--- EXTRACTED RECORDS ---

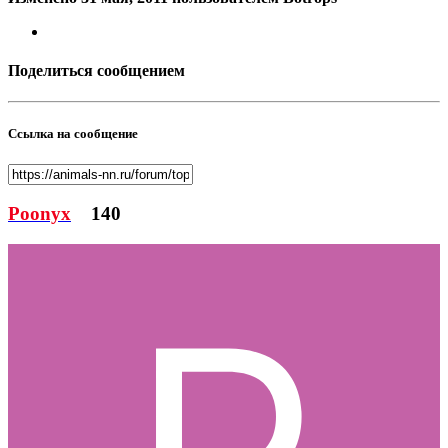
Поделиться сообщением
Ссылка на сообщение
Poonyx
140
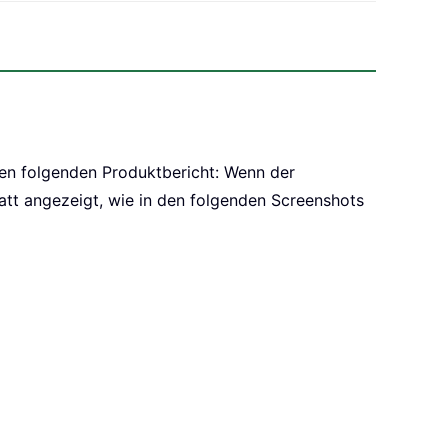
en folgenden Produktbericht: Wenn der
batt angezeigt, wie in den folgenden Screenshots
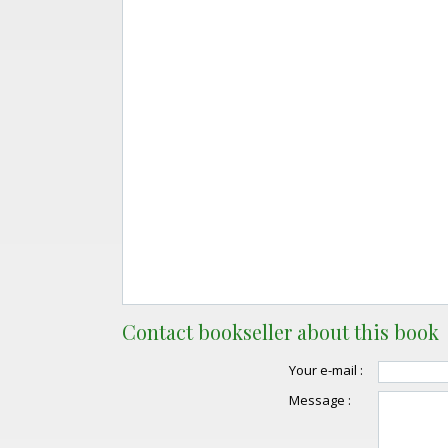
Contact bookseller about this book
Your e-mail :
Message :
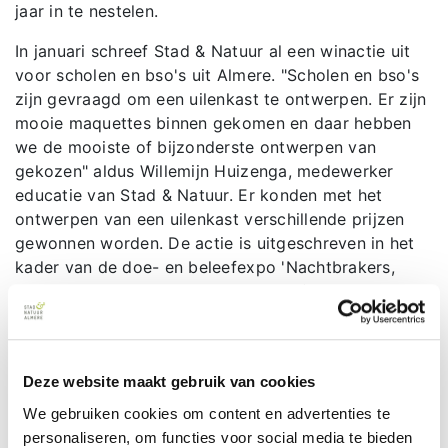
jaar in te nestelen.
In januari schreef Stad & Natuur al een winactie uit
voor scholen en bso's uit Almere. "Scholen en bso's
zijn gevraagd om een uilenkast te ontwerpen. Er zijn
mooie maquettes binnen gekomen en daar hebben
we de mooiste of bijzonderste ontwerpen van
gekozen" aldus Willemijn Huizenga, medewerker
educatie van Stad & Natuur. Er konden met het
ontwerpen van een uilenkast verschillende prijzen
gewonnen worden. De actie is uitgeschreven in het
kader van de doe- en beleefexpo 'Nachtbrakers,
Uilen van de wereld' die momenteel (en nog de hele
zomervakantie!) te zien is bij Stad & Natuur op de
Kemphaan.
Sterrenschool het Universum en bso Sterrenrijk
Deze website maakt gebruik van cookies
wonnen met hun uilenkast een unieke en éénmalige
We gebruiken cookies om content en advertenties te
excursie met de Stad en Natuur bus samen met de
personaliseren, om functies voor social media te bieden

--- EXERCISE INSTRUCTIONS ---
Write out the text from every item above, line for line and unchanged, leaving out the pictures.

--- ANSWER FOR THE TASK ---
Поделиться сообщением
Ссылка на сообщение
Poonyx
140
en folgenden Produktbericht: Wenn der
batt angezeigt, wie in den folgenden Screenshots
Contact bookseller about this book
Your e-mail :
Message :
jaar in te nestelen.
In januari schreef Stad & Natuur al een winactie uit
voor scholen en bso's uit Almere. "Scholen en bso's
zijn gevraagd om een uilenkast te ontwerpen. Er zijn
mooie maquettes binnen gekomen en daar hebben
we de mooiste of bijzonderste ontwerpen van
gekozen" aldus Willemijn Huizenga, medewerker
educatie van Stad & Natuur. Er konden met het
ontwerpen van een uilenkast verschillende prijzen
gewonnen worden. De actie is uitgeschreven in het
kader van de doe- en beleefexpo 'Nachtbrakers,
Uilen van de wereld' die momenteel (en nog de hele
zomervakantie!) te zien is bij Stad & Natuur op de
Kemphaan.
Sterrenschool het Universum en bso Sterrenrijk
Deze website maakt gebruik van cookies
wonnen met hun uilenkast een unieke en éénmalige
We gebruiken cookies om content en advertenties te
excursie met de Stad en Natuur bus samen met de
personaliseren, om functies voor social media te bieden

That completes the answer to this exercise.